__GOAL OF THE EXERCISE__. Each entry, in full: reproduce it exactly.

__DATA RECORDS__.
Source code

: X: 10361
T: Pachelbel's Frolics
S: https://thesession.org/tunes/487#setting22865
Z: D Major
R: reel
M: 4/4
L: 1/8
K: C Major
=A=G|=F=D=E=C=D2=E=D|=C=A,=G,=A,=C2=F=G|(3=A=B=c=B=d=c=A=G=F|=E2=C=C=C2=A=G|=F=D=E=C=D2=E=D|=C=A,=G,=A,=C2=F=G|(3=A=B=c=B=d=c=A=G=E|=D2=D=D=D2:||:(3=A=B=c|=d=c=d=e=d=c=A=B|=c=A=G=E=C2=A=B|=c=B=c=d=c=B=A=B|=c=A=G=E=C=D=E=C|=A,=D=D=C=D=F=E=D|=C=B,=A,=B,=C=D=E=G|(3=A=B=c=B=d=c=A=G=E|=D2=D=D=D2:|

__SOLUTION TO THE PROBLEM__.
Source code

: X: 10361
T: Pachelbel's Frolics
S: https://thesession.org/tunes/487#setting22865
Z: D Major
R: reel
M: 4/4
L: 1/8
K: C Major
=A=G|=F=D=E=C=D2=E=D|=C=A,=G,=A,=C2=F=G|(3=A=B=c=B=d=c=A=G=F|=E2=C=C=C2=A=G|=F=D=E=C=D2=E=D|=C=A,=G,=A,=C2=F=G|(3=A=B=c=B=d=c=A=G=E|=D2=D=D=D2:||:(3=A=B=c|=d=c=d=e=d=c=A=B|=c=A=G=E=C2=A=B|=c=B=c=d=c=B=A=B|=c=A=G=E=C=D=E=C|=A,=D=D=C=D=F=E=D|=C=B,=A,=B,=C=D=E=G|(3=A=B=c=B=d=c=A=G=E|=D2=D=D=D2:|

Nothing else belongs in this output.